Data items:
::::

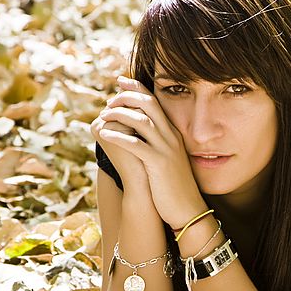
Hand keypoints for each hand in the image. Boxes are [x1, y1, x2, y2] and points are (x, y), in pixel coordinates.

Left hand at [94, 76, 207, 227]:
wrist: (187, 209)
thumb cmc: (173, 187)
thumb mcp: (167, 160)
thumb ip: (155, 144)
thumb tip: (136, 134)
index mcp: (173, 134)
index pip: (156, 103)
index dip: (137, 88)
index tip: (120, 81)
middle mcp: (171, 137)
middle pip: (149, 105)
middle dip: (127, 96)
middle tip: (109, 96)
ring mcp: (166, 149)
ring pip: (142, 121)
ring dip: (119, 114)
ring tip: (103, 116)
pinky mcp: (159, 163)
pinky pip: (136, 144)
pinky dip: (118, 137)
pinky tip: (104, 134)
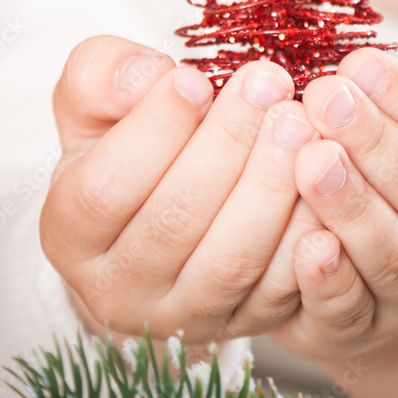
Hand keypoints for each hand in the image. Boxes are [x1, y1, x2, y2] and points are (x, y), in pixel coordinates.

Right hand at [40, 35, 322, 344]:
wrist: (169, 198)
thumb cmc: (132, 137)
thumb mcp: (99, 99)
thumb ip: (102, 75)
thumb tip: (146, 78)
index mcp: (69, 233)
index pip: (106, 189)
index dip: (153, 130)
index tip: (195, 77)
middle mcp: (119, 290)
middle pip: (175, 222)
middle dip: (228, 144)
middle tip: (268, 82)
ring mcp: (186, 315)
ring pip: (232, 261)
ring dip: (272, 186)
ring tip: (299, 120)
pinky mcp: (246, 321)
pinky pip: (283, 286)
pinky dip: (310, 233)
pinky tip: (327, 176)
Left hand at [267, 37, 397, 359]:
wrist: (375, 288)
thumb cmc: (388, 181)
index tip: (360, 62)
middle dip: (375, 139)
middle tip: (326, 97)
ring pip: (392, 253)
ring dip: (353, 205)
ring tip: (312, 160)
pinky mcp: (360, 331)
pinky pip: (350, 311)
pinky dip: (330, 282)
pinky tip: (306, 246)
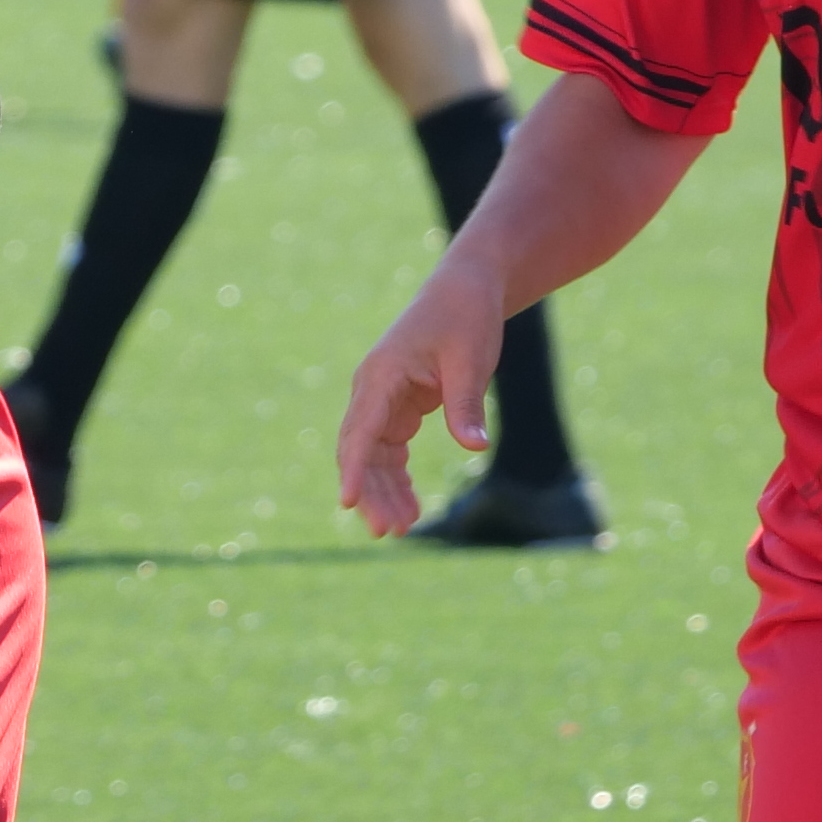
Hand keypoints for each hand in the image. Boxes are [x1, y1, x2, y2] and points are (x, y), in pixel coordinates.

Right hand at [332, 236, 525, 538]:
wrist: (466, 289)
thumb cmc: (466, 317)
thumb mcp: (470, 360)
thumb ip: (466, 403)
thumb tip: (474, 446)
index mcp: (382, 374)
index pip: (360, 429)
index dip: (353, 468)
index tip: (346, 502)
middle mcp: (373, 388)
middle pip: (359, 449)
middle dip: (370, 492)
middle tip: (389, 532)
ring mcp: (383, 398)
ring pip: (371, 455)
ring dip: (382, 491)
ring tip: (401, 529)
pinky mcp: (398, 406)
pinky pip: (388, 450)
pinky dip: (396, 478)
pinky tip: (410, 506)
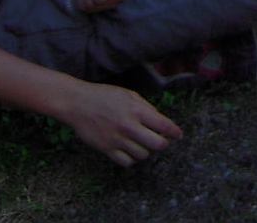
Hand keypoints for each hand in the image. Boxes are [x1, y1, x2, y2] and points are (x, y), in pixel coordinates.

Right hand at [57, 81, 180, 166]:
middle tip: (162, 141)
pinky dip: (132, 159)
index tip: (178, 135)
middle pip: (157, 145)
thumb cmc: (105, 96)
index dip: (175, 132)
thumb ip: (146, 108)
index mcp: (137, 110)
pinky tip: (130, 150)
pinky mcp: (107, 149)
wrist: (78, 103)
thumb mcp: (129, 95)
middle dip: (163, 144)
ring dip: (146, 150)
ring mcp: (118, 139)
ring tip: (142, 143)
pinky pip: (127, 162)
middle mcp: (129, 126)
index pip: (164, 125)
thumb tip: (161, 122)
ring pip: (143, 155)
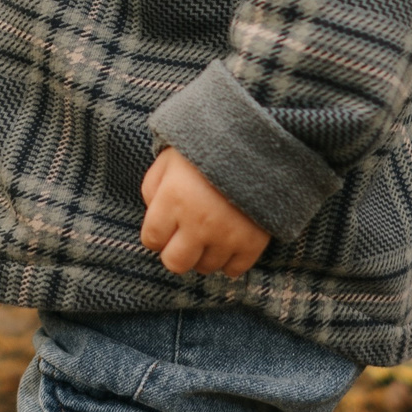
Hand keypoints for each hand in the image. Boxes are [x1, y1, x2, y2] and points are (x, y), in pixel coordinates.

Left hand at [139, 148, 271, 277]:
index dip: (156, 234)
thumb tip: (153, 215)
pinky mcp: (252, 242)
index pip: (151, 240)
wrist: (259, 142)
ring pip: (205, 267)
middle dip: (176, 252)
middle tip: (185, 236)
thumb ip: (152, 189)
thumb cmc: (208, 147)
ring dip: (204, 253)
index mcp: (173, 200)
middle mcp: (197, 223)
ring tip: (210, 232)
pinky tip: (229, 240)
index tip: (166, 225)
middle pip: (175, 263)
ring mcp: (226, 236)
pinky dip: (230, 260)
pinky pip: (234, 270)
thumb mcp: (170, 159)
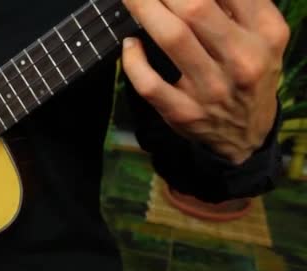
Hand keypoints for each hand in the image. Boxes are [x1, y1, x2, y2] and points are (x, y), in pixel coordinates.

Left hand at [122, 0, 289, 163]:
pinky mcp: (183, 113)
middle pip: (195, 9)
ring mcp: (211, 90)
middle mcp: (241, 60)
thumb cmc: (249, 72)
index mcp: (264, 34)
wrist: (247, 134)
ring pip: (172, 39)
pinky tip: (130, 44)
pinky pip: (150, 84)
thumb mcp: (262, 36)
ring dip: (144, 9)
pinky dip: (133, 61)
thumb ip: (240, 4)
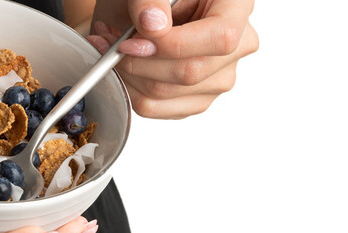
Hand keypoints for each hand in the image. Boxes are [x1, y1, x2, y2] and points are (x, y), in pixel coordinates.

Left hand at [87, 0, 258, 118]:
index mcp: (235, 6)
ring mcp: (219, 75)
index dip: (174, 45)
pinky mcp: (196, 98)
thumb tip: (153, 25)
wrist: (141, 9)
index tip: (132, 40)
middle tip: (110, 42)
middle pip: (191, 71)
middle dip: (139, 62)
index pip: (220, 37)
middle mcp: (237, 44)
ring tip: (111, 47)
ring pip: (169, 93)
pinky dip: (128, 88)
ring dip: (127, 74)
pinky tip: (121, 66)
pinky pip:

::::

The task:
When a line in the data above contains the string "wrist", copy that line.

Solution:
wrist: (187, 209)
wrist: (169, 198)
wrist: (375, 288)
wrist: (466, 289)
wrist: (78, 103)
wrist: (259, 142)
wrist: (247, 134)
wrist: (141, 9)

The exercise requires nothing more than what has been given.